2.) THE REV. AL SHARPTON, THOUGH HE HAS LITTLE MONEY AND ORGANIZATION, COULD YET END UP INFLUENCING THE COURSE OF THE CONTEST FOR THE DEMOCRATIC NOD. The New York civil rights activist campaigned hard in DC, and he did well. Sharpton ran second to Dean, trailing the frontrunner by only about 3,500 votes. Sharpton secured more than a third of the vote, and easily won many of the city’s most economically disadvantaged precincts. As in his previous races for US Senate in New York state and for mayor of New York City, Sharpton showed that he knows how to parlay free media and energetic street campaigning into a solid showing in urban areas.
Sharpton, who has aggressively criticized Dean’s weak record of hiring people of color during his years as governor of Vermont and who has challenged African-American elected officials for jumping on the Dean bandwagon, was a serious competitor in DC. By investing a small amount of money, $50,000, in radio advertising on stations with large African-American audiences, and by investing a substantial amount of his own time – Sharpton campaigned across the city until the polls closed Tuesday — he ran up a more-than-respectable vote total. Indeed, if he had been able to attract the 12 percent of the vote that went to the other prominent African-American candidate, former Illinois Senator Carol Moseley Braun, Sharpton could have upset Dean in Tuesday’s voting. That would have proven to be embarrassment to the frontrunner in the run-up to Monday’s Iowa voting.

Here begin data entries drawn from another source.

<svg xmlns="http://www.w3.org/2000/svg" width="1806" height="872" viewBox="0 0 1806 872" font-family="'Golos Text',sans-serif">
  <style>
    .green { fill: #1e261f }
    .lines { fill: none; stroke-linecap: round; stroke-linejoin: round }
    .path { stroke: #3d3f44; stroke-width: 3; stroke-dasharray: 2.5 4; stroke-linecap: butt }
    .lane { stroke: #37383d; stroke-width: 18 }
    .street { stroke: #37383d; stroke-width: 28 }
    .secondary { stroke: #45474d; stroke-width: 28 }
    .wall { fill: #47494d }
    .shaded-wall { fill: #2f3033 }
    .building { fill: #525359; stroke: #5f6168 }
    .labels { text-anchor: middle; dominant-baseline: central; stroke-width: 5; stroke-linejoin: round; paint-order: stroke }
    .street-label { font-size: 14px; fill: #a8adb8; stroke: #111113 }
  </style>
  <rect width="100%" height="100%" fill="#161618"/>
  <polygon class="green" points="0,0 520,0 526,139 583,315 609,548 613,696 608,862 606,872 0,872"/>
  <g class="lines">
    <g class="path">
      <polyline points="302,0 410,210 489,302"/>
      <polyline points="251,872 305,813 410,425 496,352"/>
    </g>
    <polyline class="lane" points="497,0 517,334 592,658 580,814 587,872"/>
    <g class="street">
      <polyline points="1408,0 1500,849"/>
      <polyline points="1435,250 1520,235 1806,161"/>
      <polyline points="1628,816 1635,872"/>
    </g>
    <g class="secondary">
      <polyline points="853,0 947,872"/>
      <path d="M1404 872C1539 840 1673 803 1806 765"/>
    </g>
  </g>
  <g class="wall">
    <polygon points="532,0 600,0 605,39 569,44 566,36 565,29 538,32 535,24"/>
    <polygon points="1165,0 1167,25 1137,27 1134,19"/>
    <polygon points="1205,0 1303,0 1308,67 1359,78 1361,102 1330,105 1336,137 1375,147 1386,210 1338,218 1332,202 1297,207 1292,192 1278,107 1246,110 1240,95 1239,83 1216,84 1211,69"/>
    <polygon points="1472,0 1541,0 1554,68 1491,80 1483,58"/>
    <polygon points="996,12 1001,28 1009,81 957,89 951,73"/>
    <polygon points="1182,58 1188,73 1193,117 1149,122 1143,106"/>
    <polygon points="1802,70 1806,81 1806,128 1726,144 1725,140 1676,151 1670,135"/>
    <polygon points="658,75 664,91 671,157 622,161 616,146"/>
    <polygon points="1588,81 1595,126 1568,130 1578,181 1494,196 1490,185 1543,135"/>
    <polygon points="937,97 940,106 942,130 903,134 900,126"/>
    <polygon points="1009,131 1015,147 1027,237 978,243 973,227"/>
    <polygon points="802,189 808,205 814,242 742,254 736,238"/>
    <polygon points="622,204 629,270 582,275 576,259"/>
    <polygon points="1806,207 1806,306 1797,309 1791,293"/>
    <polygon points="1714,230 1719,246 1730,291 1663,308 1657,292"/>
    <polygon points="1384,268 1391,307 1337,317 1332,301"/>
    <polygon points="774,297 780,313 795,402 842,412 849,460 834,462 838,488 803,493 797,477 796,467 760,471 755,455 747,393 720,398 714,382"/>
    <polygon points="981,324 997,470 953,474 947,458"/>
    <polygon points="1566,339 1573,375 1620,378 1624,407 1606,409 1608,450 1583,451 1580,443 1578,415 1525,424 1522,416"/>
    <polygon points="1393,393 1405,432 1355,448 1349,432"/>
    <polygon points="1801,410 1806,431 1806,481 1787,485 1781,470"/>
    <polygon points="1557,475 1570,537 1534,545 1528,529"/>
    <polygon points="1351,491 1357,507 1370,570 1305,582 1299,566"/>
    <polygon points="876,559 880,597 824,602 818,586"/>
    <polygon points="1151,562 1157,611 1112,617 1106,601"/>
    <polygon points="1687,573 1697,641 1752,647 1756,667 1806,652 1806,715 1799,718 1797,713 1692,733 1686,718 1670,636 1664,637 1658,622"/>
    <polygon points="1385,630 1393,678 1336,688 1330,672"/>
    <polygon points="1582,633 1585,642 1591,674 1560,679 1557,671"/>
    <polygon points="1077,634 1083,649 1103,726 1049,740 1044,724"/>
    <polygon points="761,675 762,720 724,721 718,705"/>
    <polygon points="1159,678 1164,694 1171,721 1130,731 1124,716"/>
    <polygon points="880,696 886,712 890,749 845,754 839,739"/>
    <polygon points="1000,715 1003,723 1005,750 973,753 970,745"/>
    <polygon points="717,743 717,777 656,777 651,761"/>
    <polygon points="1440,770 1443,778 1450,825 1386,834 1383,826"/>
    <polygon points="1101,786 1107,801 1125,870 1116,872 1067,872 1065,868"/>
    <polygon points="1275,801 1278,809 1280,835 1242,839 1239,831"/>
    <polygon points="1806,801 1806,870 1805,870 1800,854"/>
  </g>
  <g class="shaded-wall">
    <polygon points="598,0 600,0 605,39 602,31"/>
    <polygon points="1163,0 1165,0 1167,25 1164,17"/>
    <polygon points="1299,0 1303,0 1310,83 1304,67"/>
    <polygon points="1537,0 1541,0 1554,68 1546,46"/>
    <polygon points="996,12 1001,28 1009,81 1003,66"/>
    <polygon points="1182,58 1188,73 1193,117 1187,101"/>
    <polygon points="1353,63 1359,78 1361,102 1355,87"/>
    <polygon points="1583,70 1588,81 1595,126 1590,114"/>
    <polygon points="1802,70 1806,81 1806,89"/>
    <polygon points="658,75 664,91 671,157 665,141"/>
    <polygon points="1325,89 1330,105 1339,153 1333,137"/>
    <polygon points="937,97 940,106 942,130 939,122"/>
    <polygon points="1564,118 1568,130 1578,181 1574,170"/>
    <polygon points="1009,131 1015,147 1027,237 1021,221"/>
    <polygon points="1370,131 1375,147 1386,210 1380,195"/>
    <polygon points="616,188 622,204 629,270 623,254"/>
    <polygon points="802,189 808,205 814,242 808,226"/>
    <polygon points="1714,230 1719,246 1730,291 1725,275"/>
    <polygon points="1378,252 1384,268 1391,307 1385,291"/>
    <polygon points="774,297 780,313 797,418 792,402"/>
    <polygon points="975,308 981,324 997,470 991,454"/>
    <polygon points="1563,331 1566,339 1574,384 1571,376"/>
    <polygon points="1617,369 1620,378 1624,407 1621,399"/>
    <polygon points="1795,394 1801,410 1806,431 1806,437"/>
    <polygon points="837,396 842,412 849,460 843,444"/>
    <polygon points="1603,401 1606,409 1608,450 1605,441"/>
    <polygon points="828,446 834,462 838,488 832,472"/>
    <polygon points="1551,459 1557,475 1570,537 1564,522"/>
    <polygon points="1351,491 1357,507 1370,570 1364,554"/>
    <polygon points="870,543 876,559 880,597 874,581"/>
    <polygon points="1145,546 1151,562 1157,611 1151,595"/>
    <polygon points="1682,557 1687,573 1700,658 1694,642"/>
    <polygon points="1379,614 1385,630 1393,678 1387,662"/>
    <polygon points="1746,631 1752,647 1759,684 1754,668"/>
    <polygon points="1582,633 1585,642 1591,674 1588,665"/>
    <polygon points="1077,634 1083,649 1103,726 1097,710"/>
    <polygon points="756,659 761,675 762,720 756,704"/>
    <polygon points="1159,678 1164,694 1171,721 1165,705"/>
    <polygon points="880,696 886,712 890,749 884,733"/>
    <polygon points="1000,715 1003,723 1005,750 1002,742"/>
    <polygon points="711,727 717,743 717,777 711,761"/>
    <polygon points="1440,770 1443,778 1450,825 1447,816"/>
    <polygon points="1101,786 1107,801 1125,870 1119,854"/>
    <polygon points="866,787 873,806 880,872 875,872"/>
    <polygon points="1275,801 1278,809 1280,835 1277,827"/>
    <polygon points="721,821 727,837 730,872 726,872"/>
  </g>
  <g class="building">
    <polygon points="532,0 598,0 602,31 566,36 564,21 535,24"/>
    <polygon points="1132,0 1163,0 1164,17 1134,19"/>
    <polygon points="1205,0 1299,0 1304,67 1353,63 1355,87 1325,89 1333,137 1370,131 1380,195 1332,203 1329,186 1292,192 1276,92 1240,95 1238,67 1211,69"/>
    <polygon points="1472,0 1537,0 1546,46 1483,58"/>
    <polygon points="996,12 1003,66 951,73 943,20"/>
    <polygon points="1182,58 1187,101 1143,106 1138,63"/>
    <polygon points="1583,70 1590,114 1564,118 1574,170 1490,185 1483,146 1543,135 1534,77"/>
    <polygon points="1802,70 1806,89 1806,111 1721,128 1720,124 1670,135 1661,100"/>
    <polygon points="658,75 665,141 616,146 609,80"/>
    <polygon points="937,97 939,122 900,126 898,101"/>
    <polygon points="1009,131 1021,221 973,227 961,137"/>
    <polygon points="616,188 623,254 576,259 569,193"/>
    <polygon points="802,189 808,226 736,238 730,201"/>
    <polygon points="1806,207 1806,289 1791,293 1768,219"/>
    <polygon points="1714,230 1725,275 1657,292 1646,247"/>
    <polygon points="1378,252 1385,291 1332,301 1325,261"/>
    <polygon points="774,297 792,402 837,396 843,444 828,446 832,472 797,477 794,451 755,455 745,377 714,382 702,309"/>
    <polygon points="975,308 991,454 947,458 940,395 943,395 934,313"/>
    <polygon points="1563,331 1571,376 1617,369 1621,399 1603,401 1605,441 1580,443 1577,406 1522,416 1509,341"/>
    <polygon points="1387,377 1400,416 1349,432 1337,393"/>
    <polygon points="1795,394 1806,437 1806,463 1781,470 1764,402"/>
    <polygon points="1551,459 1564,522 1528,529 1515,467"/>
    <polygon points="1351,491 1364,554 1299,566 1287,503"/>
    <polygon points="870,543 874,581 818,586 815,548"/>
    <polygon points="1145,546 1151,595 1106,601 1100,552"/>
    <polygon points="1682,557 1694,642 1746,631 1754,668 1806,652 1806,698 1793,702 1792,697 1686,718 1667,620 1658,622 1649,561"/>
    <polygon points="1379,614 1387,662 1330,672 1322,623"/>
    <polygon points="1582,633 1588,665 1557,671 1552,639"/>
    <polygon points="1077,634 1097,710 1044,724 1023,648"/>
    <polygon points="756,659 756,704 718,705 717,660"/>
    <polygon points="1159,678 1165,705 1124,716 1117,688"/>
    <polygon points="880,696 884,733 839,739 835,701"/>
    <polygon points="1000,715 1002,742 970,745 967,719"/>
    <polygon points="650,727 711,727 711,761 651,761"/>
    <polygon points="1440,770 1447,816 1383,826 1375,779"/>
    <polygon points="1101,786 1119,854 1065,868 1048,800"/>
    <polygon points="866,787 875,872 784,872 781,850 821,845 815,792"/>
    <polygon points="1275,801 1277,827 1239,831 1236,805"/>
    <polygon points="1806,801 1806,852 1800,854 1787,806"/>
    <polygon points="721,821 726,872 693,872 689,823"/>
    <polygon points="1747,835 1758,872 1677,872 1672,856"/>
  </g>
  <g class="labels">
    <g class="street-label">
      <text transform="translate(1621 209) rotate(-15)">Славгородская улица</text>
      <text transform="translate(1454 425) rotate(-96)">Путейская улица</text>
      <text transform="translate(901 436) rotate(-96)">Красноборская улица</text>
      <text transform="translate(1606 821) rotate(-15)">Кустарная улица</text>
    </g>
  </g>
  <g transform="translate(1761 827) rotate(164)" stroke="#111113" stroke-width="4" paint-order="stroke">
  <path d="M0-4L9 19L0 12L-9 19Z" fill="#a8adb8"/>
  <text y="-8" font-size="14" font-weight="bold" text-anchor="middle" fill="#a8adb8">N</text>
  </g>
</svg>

Don’t underestimate that Sharpton, a dogged competitor who can keep running with only a fraction of the money other campaigns require, could yet embarrass Dean and other leading contender as the campaign moves to states with large minority populations. The first test will be in South Carolina, where Sharpton continues to poll well in advance of that state’s Feb. 3 primary. But Sharpton’s real show of strength is likely to come in New York’s March 2 voting, when he could tip the balance in a race between Dean and another candidate, perhaps retired Wesley Clark or John Edwards, who emerges as the “anti-Dean” for which much of the Democratic party establishment has been searching.
“For someone who never held political office to get a third of the vote in the nation’s capital is a huge story,” Sharpton declared Tuesday night. Actually, it didn’t turn out to be that huge a story. Most of the media attention remained focused on the fight for Iowa. But Sharpton’s showing serves as a reminder that his run could yet shape the story of the 2004 race.